Представляете, каково-то мне это под дверью подслушивать?!
Павел Петрович снова поморщился, схватил себя за голову и стал раскачиваться, и, честное слово, я расслышал, как страшно скрипят его зубы.
— В другой раз, до книжки еще… Бывало, Машка спросит у нее добавки к обеду или сладкого чего, а она в ответ: «Нету, доченька, папа не заработал…» И на меня смотрят обе. Молча смотрят. У меня сердце крепкое, а тут схватит так с перебоем, скрутит, хоть собакой лай… Убегу в другую комнату, плюхнусь на диван лицом вниз, ничком… Не по-мужски, конечно… Ну а как же я денег этих добуду, если у нас вся кафедра политэкономии развалилась? Ну ладно. Банкет, стало быть, у них. Напекли пирожков, горелых половина. Они эти горелые в середину попрятали, как будто не обнаружатся… Скандал вышел, в общем. Какая-то у них там завистница возьми и ляпни, что, дескать, «каковы пирожки, таковы и стишки». Складно вышло как-то и очень обидно: «пирожки — стишки»!
А этот черт их, Глеб-то Павлинович, посмеялся еще… Словом, вернулись они с банкета, и была у меня ночка, я вам доложу…
Павел Петрович скорбно усмехнулся одним углом рта, снова наморщил свой пористый, красноватый нос, пошевелил седыми, собачьими бровями, которые росли у него двумя кустиками, резко поднялся с места и тотчас же согнулся, схватившись за поясницу. Постоял так некоторое время, успокаивая застарелый радикулит, затем медленно распрямился и, протянув руку к аптечному ящику, извлек все-таки оттуда початую бутылку горькой.
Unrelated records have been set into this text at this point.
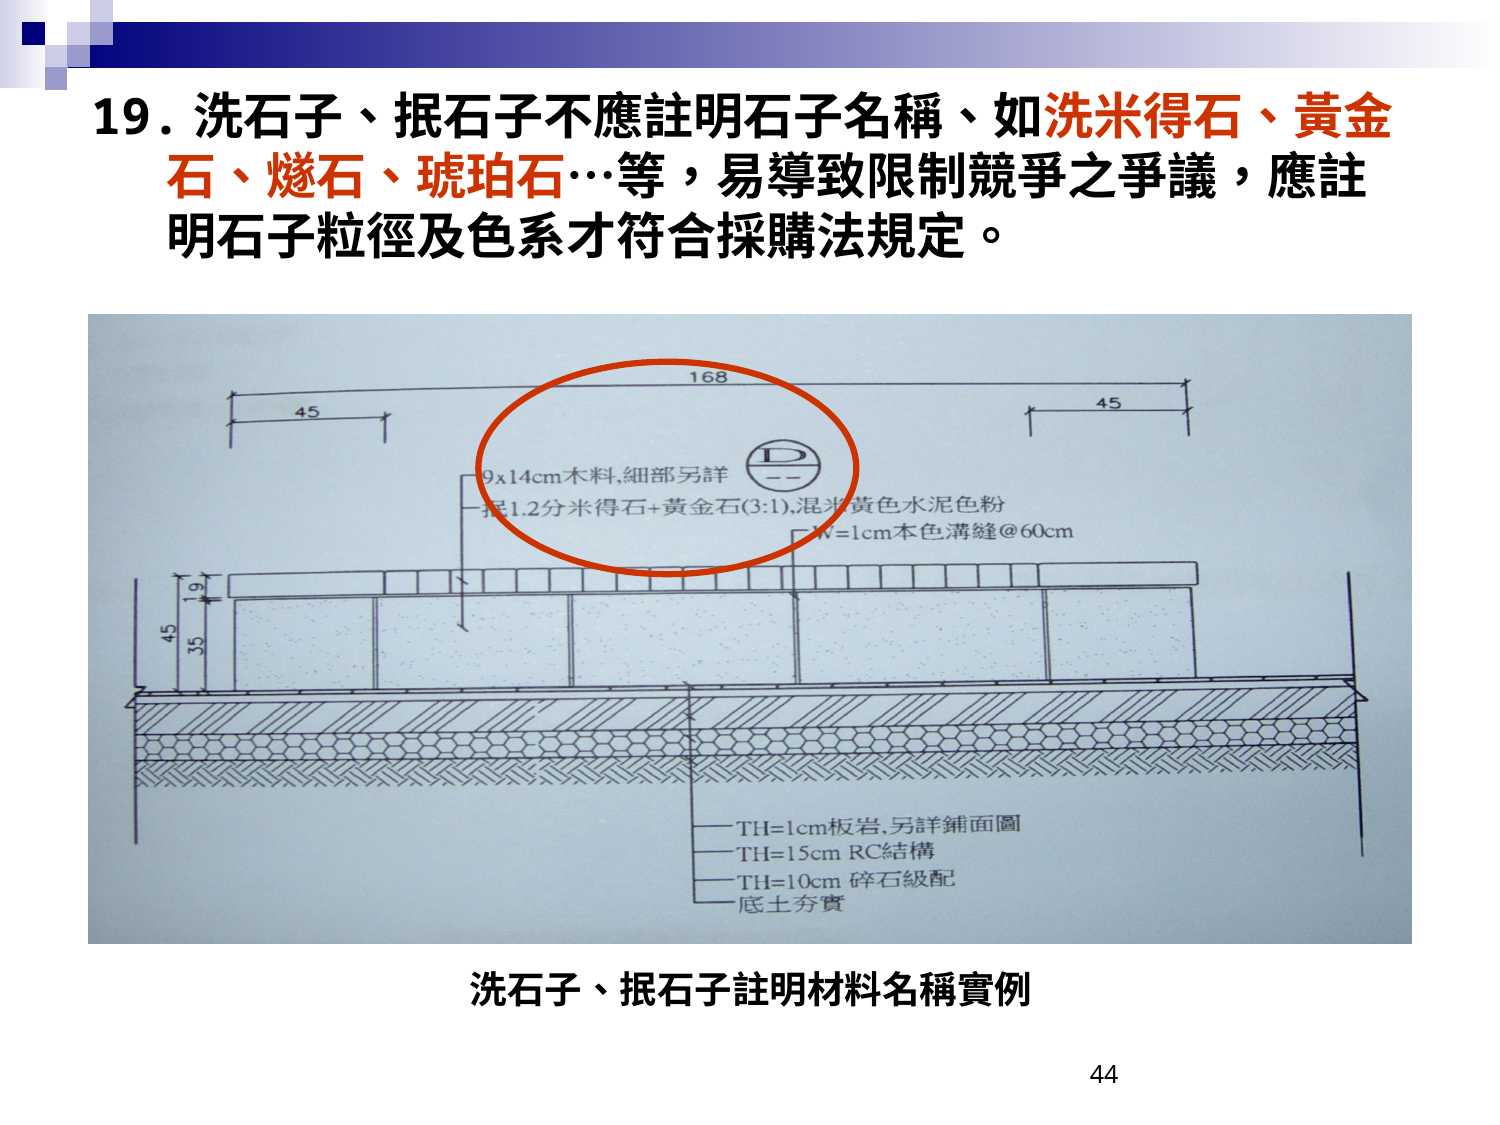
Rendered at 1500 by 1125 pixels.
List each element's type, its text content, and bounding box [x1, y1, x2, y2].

text_box 19.洗石子、抿石子不應註明石子名稱、如洗米得石、黃金 石、燧石、琥珀石…等，易導致限制競爭之爭議，應註 明石子粒徑及色系才符合採購法規定。 [77, 77, 1423, 372]
text_box [1074, 1025, 1426, 1101]
text_box 洗石子、抿石子註明材料名稱實例 [455, 945, 1322, 1019]
picture [88, 314, 1412, 945]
— И к этому она меня приучила, — пожаловался Павел Петрович, избегая смотреть мне в глаза.
Раскрутил содержимое бутылки и жадно припал к горлышку. Я привстал со своего сиденья, смотрел, как мощно ходит его кадык, проталкивая отвратительное пойло в горло, и чувствовал, как мой кадык тоже совершает подобные же механические движения. Я даже чувствовал вкус этой теплой, горькой, едкой отравы, которая вливается сейчас внутрь несчастного Павла Петровича. Рука моя сама собою потянулась вверх, в направлении пьющего Павла Петровича, и застыла на весу… Павел Петрович, однако, ничего мне не оставил, допил все сам до последней капли и обтер губы рукавом драпового пальто. Того самого, что я же накануне нашел за насыпью и принес ему в подарок.